Der Senat folgt grundsätzlich der Rechtsauffassung, wie sie im Beschluss des Großen Senats des Bundesfinanzhofs vom 25. Februar 1991 GrS 7/89, BStBl II 1991, 691 (700) - zum Ausdruck kommt. Hiernach gilt auch steuerrechtlich für Personenhandelsgesellschaften der Grundsatz, dass mittelbare Beteiligungen an Gesellschaften unmittelbaren nicht gleichzusetzen sind. Als Ausnahme gilt jedoch, wenn sich die Gleichstellung aus Sinn und Zweck der gesetzlichen Vorschrift eindeutig ergibt. Insoweit sieht der Senat die besondere Situation des § 15 Abs. 4 EStG, der zum beschränkten Verlustabzug bei Verlusten aus gewerblicher Tierzucht und Tierhaltung führt und der bewirkt, dass während des laufenden Betriebs auch bei mehrstöckigen Gesellschaften die Qualifizierung als Tierzuchtverlust bestehen bleibt. Entsprechend hat sich auch der Beklagte bezüglich der laufenden Verluste verhalten. Zur Aufhebung der beschränkten Verlustabzugsmöglichkeit ist es dann aber zwingend geboten, dass bei der Anteilsveräußerung von Anteilen an der Obergesellschaft der entsprechende Durchgriff auf die Untergesellschaft erfolgt.
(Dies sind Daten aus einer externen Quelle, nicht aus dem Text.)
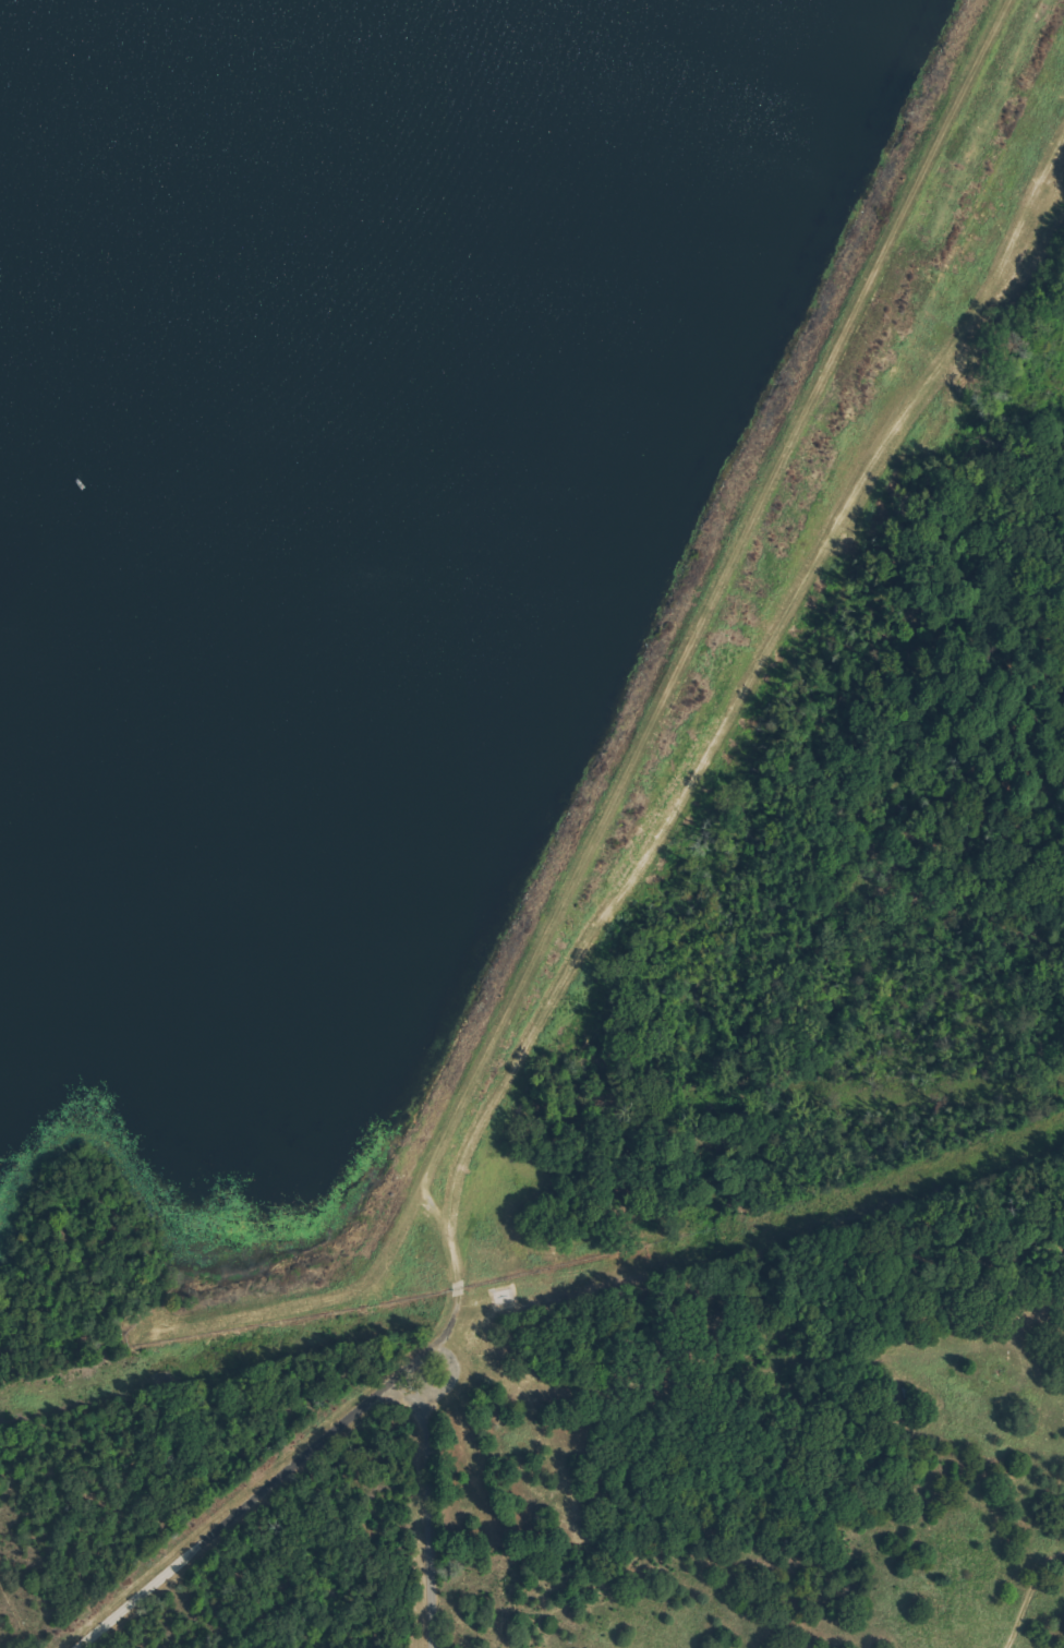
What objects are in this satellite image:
dam: (700, 638)
road: (427, 1478)
road: (233, 1512)
road: (428, 1607)

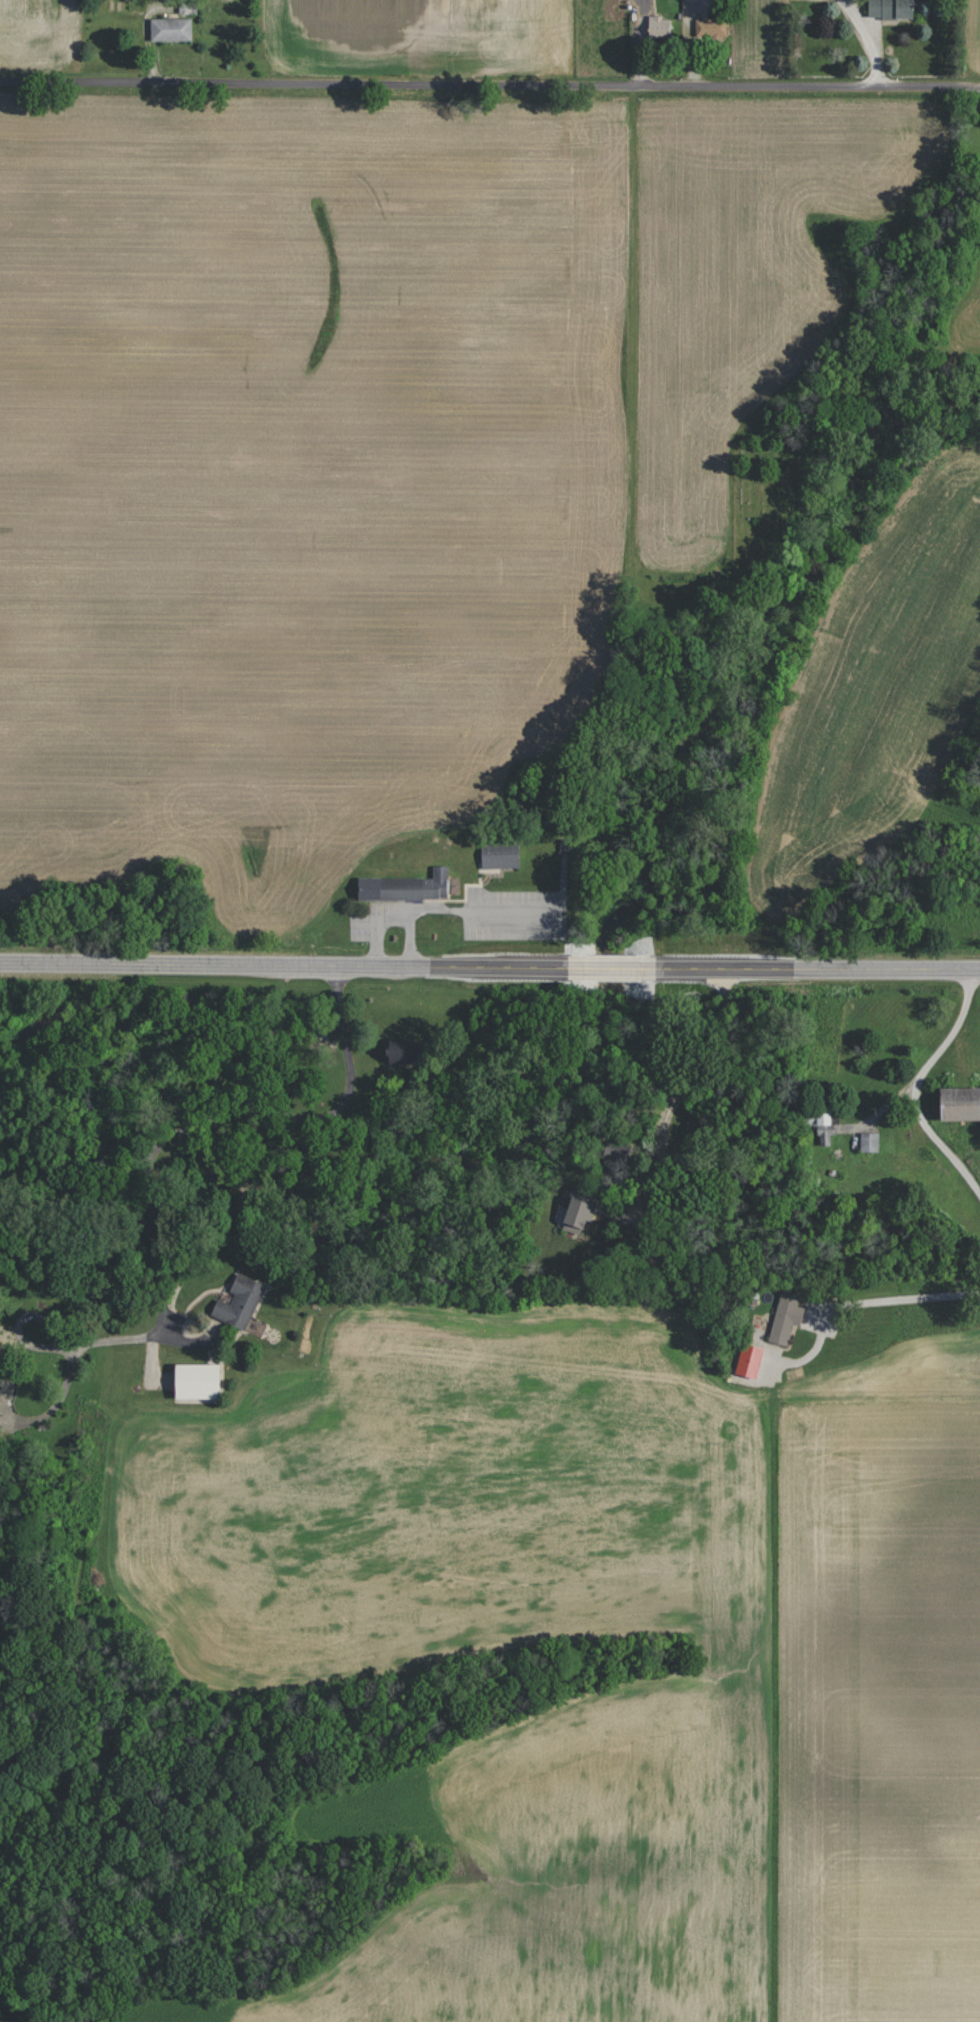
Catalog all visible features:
building: (891, 8)
building: (659, 26)
building: (711, 26)
building: (171, 28)
road: (868, 40)
road: (490, 84)
park: (765, 495)
building: (500, 855)
building: (406, 887)
road: (490, 967)
building: (405, 1052)
road: (930, 1081)
building: (960, 1104)
building: (870, 1142)
building: (615, 1150)
building: (578, 1213)
building: (239, 1301)
road: (916, 1302)
building: (786, 1317)
building: (1, 1358)
building: (749, 1359)
building: (197, 1380)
Nach allem war der während des Klageverfahrens am 25. Mai 2000 geänderte und zum Gegenstand des Klageverfahrens erklärte Feststellungsbescheid entsprechend dem Klagantrag zuändern.
Die Kostenentscheidung folgt aus § 135 Abs. 1 Finanzgerichtsordnung FGO -. Die Anordnung der vorläufigen Vollstreckbarkeit folgt aus §§ 151, 155 FGO i.V.m.§§ 708 Nr. 10, 711 Zivilprozessordnung.